> Text segment

>> start

When I read Ms. Sandra Julian’s piece, Trees make a city cool, I couldn’t help but admit that many points hit home. There is no doubt that people are naturally biophilic, and if it's not enough proof to simply go and feel the effects of sitting under a tree or near the gentle lapping of the waves, there has been a huge amount of fantastic research in recent years on the mental and physical benefits that come with proximity to living things. 

Some of us have been lucky enough to experience the joy and relaxation that greenspace brings within the comfort of—literally—our own backyard. For others, touching grass or hearing the wind through the leaves of a towering tree means a walk to the neighbourhood park, or even a half-hour trip to the edge of town to walk through a wild forest or seaside meadow. This primal itch can be scratched in all manner of ways, and planning for equity of access to nature is extremely important to ensure everyone can reap the benefits of communing with the natural world. This is fundamentally a problem of space. If we want to facilitate access to greenspace and bluespace (areas adjacent to water), we firstly need to ensure that the majority of this space is public to begin with, and secondly need to reduce the time and distance needed to reach it. What this means is that single family homes with enclosed private gardens and yards—currently by far the dominant land use provided for in Victoria’s zoning bylaws—are the least space efficient way of partitioning our own ecosystem. 

Reducing the potential of a city to a collection of single-family dwellings with yards and gardens means that, in Victoria’s case, we would be reserving access to greenspace for only those who can afford a $1.2 million price tag (and have the time and money to put into maintaining it), while also increasing spatial pressure on uninhabited areas on the city’s current boundaries. It would also generate a mix of plants and animals that often have a negative impact on the larger ecosystems within which we build our settlements. Pollinators, birds, insects, and mammals do not thrive in the monocultures that we call lawns, and trees and shrubs chosen for their visual attractiveness or pleasing scents are often species that need more water than what our climate can provide and do not offer nearly the carbon sequestration than our wild forests do, if we only left them alone and stopped building new low-density suburbs.

>> end

> Stored entries
>> start

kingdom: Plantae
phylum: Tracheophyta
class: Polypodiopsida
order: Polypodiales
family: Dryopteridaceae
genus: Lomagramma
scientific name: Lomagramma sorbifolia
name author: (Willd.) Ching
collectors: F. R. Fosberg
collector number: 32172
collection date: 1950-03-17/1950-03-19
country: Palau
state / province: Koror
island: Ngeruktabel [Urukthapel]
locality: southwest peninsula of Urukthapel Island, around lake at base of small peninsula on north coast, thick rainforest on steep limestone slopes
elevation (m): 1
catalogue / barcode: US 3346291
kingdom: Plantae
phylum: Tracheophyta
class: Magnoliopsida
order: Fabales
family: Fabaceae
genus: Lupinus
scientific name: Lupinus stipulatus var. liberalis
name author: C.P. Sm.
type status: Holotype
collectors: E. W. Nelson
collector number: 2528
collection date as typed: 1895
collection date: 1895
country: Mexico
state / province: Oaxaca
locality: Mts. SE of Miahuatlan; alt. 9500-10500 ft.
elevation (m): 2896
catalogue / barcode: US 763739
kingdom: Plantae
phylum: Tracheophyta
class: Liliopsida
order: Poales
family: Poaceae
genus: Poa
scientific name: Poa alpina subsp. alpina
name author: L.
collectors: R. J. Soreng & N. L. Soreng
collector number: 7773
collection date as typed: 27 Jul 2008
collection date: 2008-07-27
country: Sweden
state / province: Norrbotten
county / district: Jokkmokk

>> end

> Directions
Continue the opinion piece on urban greenspace and single-family zoning in Victoria from its last sentence.

> Final result
Compact, denser ways of planning and building reduce environmental costs in a multitude of ways. It is important, for example, that we consider the downstream effects of our land-use patterns, and not just the immediately obvious, experiential ones. Infill housing by its nature consumes less land per inhabitant, saving space for other things. However, when the corresponding reduced need for car use is considered, a broader picture comes into view: less vehicle use means less land needed for roads and other costly infrastructure as well as greatly reduced carbon emissions. The numbers don’t lie—residents of compact neighbourhoods typically produce 30-60% lower emissions than the same household types would produce if they lived in conventional, auto-oriented suburbs. 

Additionally, we must keep in mind that increased greenspace and density can coexist. Between 2013 and 2021, Victoria’s tree canopy increased by an amount equivalent to 60 soccer fields at the same time as density increased. Julian makes the point that it is large, mature trees that do most of the heavy lifting for reducing the urban heat island effect and maintaining pleasant conditions in our urban environment, but what she does not address is that these trees were once small as well. It is the exact industry that she accuses of profiteering that is funding the rejuvenation of our urban forest. One must keep in mind that the worst culprit in terms of worsening the urban heat island effect is paved surface parking lots for private vehicles; responsible development of dense urban centres is our only chance for reducing these polluting machines and, in turn, freeing up parking areas to be used by people of all ages and abilities—maybe even as parks.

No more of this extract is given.